Un detalle interesante de esta historia es que ese domingo en que se llevaron a cabo las eliminatorias de los 100 metros y de las carreras de relevo, Eric Liddell estaba predicando la Palabra de Dios en una iglesia de París. No solo no corrió ese día, sino que allí en Francia, en medio de las Olimpíadas, él estaba donde debía estar: adorando a Dios junto al pueblo de Dios. Terminó su vida como misionero en la China donde fue apresado e internado en el campo de prisioneros de Weishien; falleció en 1945 de un tumor cerebral.

Si hay algo que la iglesia de Cristo necesita en estos días son hombres con esa clase de determinación y coraje, hombres que no estén dispuestos a violentar sus conciencias sin importar el precio que tengan que pagar por ello. Como bien señala el pastor John MacArthur: “Hay una gran falta en la iglesia hoy de hombres que se aferren a sus convicciones. Muchos que se llaman cristianos se ufanan de sus normas morales y alaban su recto carácter, pero abandonan sus convicciones cuando hacer concesiones resulta más beneficioso y oportuno” (El Poder de la Integridad; pg. 27). Las convicciones no son convicciones si estamos dispuestos a sacrificarlas para evitar problemas.

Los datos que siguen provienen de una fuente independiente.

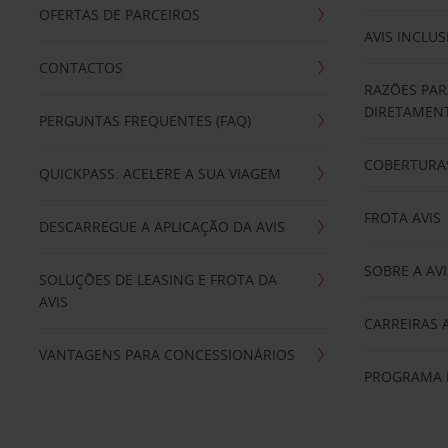
OFERTAS DE PARCEIROS
AVIS INCLUS
CONTACTOS
RAZÕES PAR
DIRETAMENT
PERGUNTAS FREQUENTES (FAQ)
COBERTURAS
QUICKPASS: ACELERE A SUA VIAGEM
FROTA AVIS
DESCARREGUE A APLICAÇÃO DA AVIS
SOBRE A AVI
SOLUÇÕES DE LEASING E FROTA DA
AVIS
CARREIRAS 
VANTAGENS PARA CONCESSIONÁRIOS
PROGRAMA D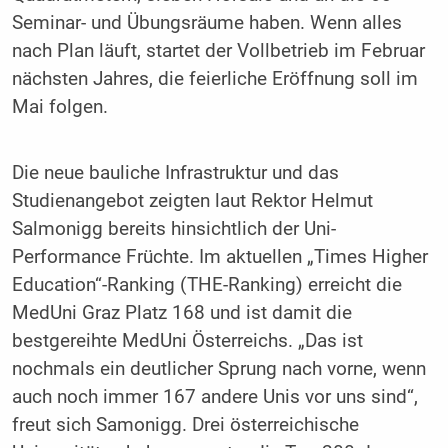
Seminar- und Übungsräume haben. Wenn alles
nach Plan läuft, startet der Vollbetrieb im Februar
nächsten Jahres, die feierliche Eröffnung soll im
Mai folgen.
Die neue bauliche Infrastruktur und das
Studienangebot zeigten laut Rektor Helmut
Salmonigg bereits hinsichtlich der Uni-
Performance Früchte. Im aktuellen „Times Higher
Education“-Ranking (THE-Ranking) erreicht die
MedUni Graz Platz 168 und ist damit die
bestgereihte MedUni Österreichs. „Das ist
nochmals ein deutlicher Sprung nach vorne, wenn
auch noch immer 167 andere Unis vor uns sind“,
freut sich Samonigg. Drei österreichische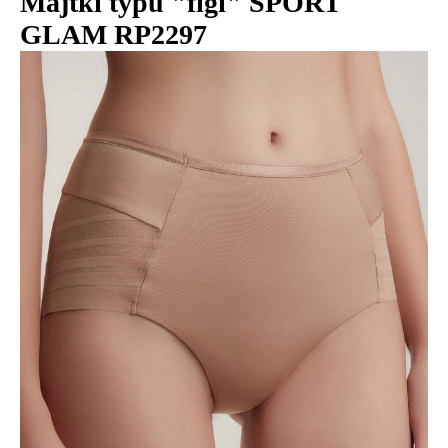
Majtki typu "figi" SPORT
GLAM RP2297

Cuando Martín Lutero fue llamado a la Dieta de Worms delante del emperador Carlos V y su hermano Fernando, delante de seis electores, 28 duques, 11 marqueses, 30 obispos, unos 200 príncipes y señores, y más de 5,000 concurrentes, y se le pidió que se retractara de todo cuanto había escrito, Martín Lutero pronunció estas famosas palabras: “Si no me convencen con testimonios sacados de las Sagradas Escrituras, o con razones evidentes y claras, de manera que quedase convencido y mi conciencia sujeta a esta Palabra de Dios, yo no quiero ni puedo retractar nada, porque no es bueno ni seguro para un cristiano obrar contra lo que dicta su conciencia. Heme aquí; no puedo hacer otra cosa; que Dios me ayude. Amén”.

Lutero estaba desafiando en ese momento a los dos hombres más poderosos de la tierra en aquellos días: al papa y al emperador, y todo por no violar su conciencia. Que el Señor nos ayude a seguir tras los pasos de hombres como estos que estando sujetos a pasiones iguales que las nuestras, en dependencia del Espíritu de Dios, se mantuvieron aferrados a sus convicciones sin importar el costo.